▸ **DIRECTIONS**
Format every line of the listing below as a JSON array of strings, with one string per line. Omit blank lines, and leave the pictures out.

%%

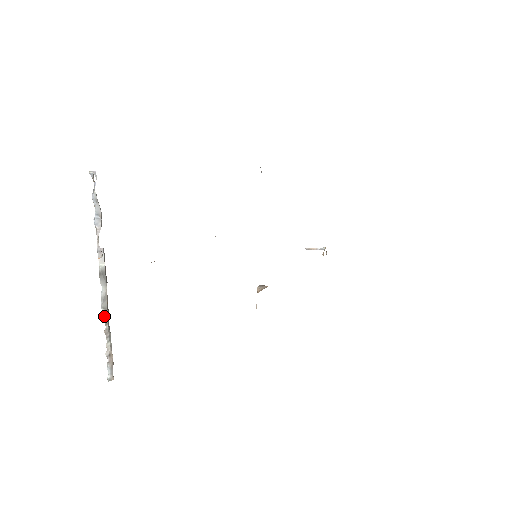
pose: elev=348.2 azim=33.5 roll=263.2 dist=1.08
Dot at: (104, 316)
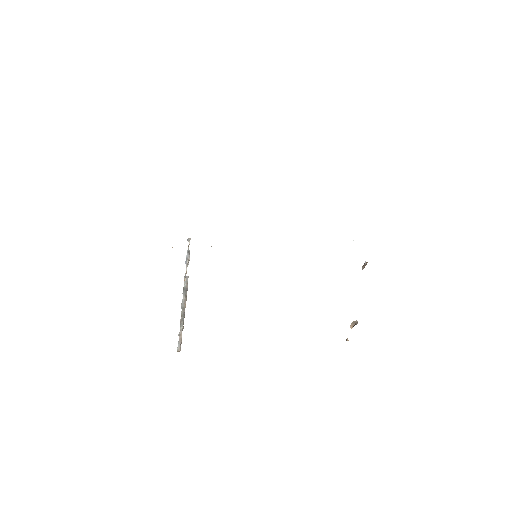
Dot at: (181, 312)
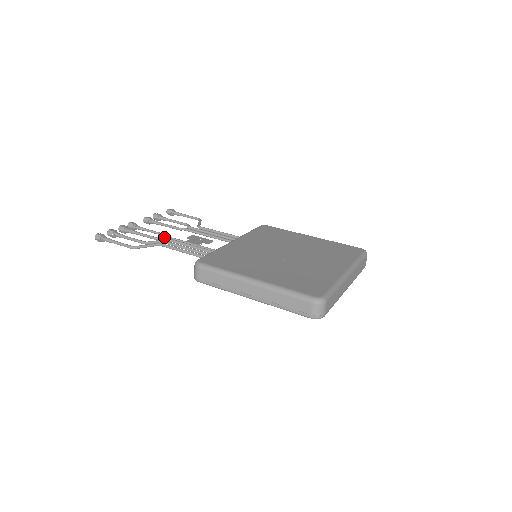
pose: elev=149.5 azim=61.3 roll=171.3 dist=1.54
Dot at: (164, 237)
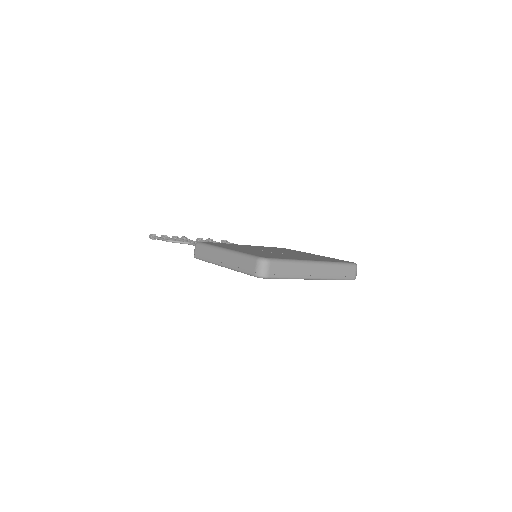
Dot at: occluded
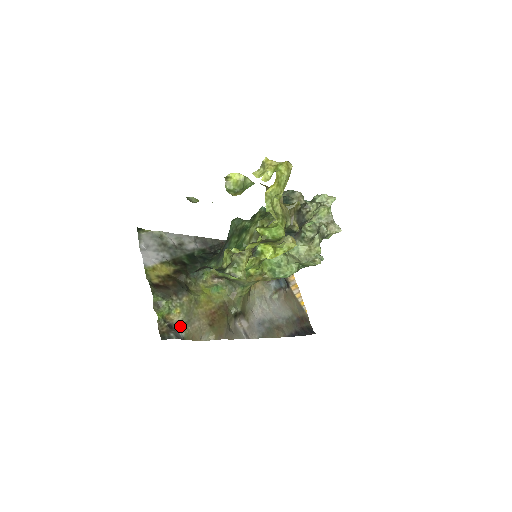
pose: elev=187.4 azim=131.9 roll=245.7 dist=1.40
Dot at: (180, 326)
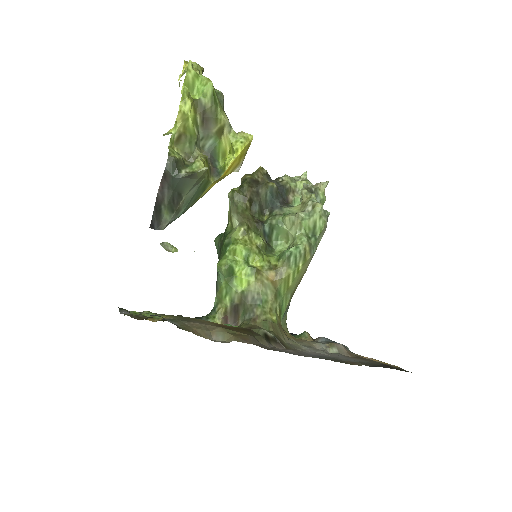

%%

▸ **IN RESPONSE**
[
  "pose: elev=348.2 azim=33.5 roll=263.2 dist=1.08",
  "Dot at: (104, 316)",
  "Dot at: (181, 312)",
  "pose: elev=149.5 azim=61.3 roll=171.3 dist=1.54",
  "Dot at: (164, 237)",
  "Dot at: occluded",
  "pose: elev=187.4 azim=131.9 roll=245.7 dist=1.40",
  "Dot at: (180, 326)"
]